* **TÂCHE 1**:
Traduisez en anglais cette phrase de la liste de lettres anciennes : « Il prie la SSAAL d’accueillir Monsieur Léopold Lugones, écrivain et personnalité argentine, qui a rendu pendant la guerre des services considérables à la France. »
* **TÂCHE 2**:
Poursuivez la liste de lettres anciennes du texte choisi, en reprenant après sa dernière phrase.

6 – Lettre du Cabinet du Préfet du Nord, M. L. Hudelo, datée du 10 septembre 1925, concernant la participation à une pétition en faveur d’une rencontre de M. Caillaux ministre des Finances se rendant aux USA pour traiter de la dette française aux USA avec M. Herbert Hoover ministre du Commerce…

7 – Lettre du Président du Comité des Parrainages de la France Dévastée, datée du 15 juin 1921. Il prie la SSAAL d’accueillir Monsieur Léopold Lugones, écrivain et personnalité argentine, qui a rendu pendant la guerre des services considérables à la France. La SSAAL propose de l’accueillir au Musée des Beaux Arts de Lille le dimanche 26 juin 1921 à 10h00 avant sa réception à la Mairie à 11h30.

* **BLOC DE DONNÉES**:
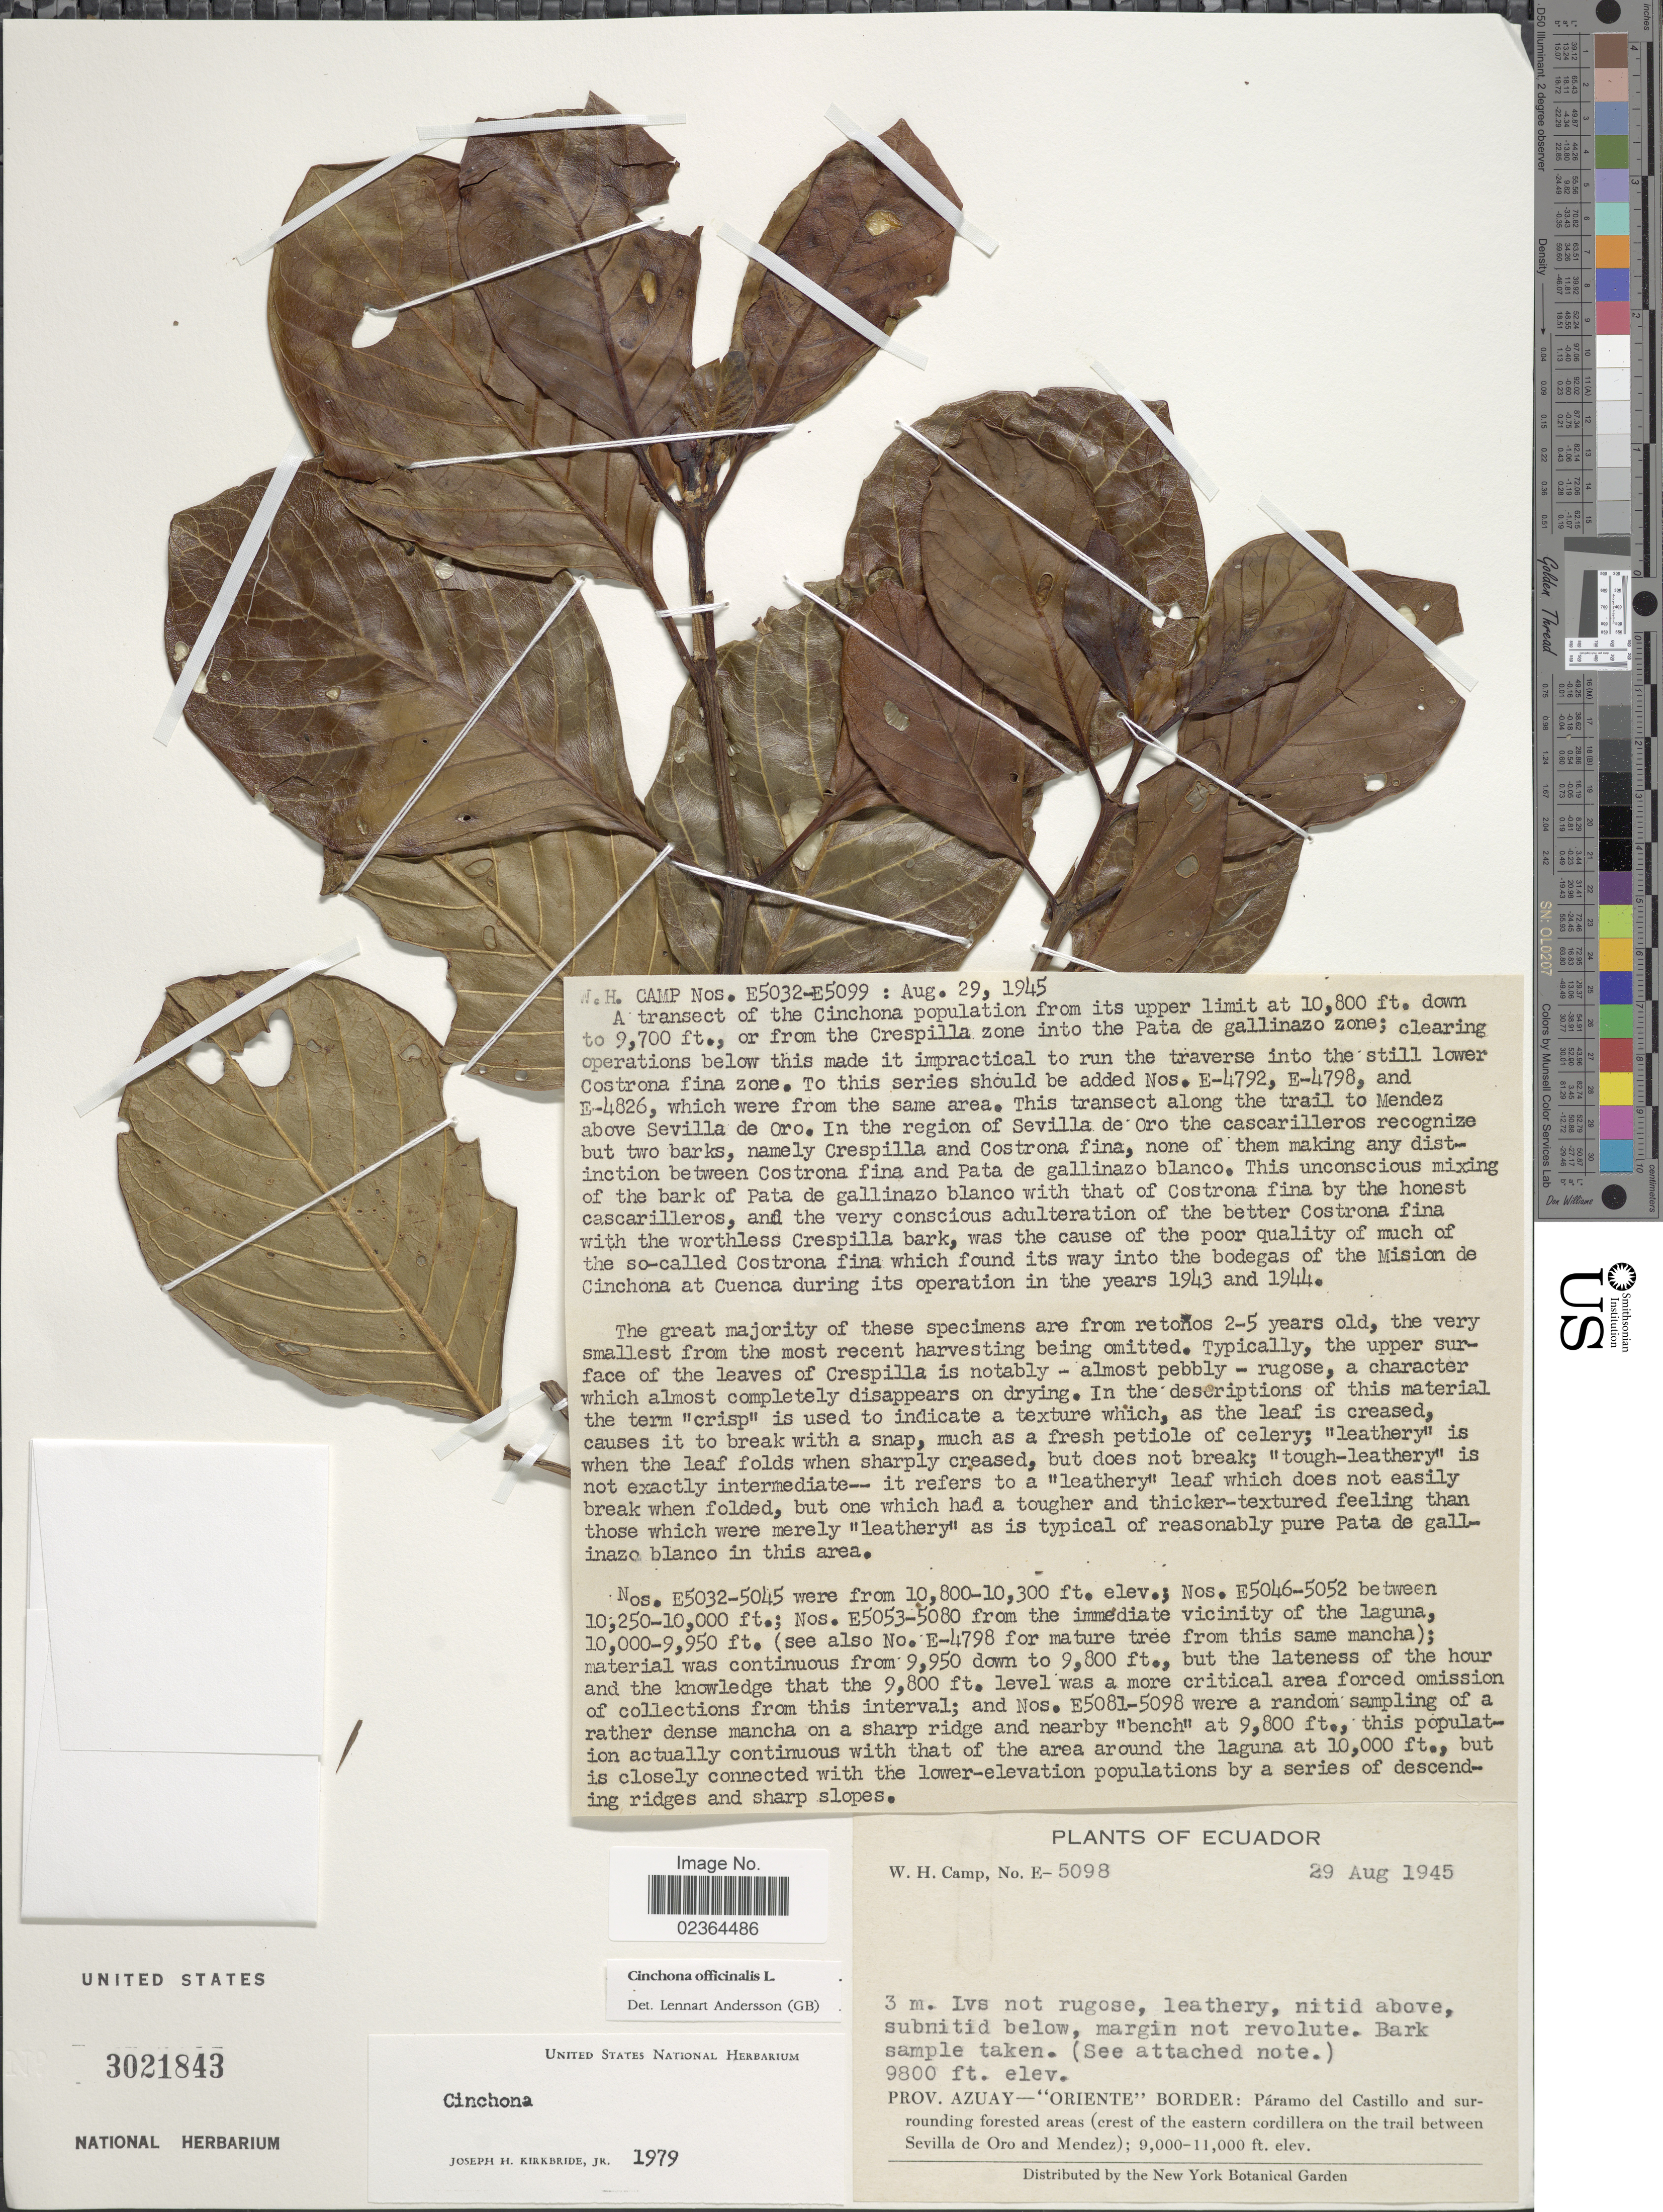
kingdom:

* **RÉSULTAT 1**:
He asks the SSAAL to welcome Mr. Léopold Lugones, an Argentine writer and public figure, who rendered considerable services to France during the war.

* **RÉSULTAT 2**:
8 – Lettre du Quai Conti, du conservateur de la Bibliothèque Mazarine, datée du 8 avril 1933 : demande d’inscrire la bibliothèque Mazarine sur la liste de la SSAAL des envois gracieux de ses Mémoires

9 – Courrier de remerciements du Quai Conti, daté du 17 février 1934 : entretemps la SSAAL a envoyé ses Mémoires publiés depuis 1925 en y ajoutant deux autres publications : Lille au XVIIIème siècle et « Histoire de la Société des Sciences de l’Agriculture et des Arts 1802-1865 », auteur Anatole de Norguet, avant-propos de Paul Denis du Péage (Lille, Danel 1925)

10 – Lettre d’Ottawa/Canada de Mr. Alfred Debelles Fils, daté du 8 octobre 1931 ; il propose d’envoyer à la SSAAL son ouvrage : « Notre Beau Parler de France »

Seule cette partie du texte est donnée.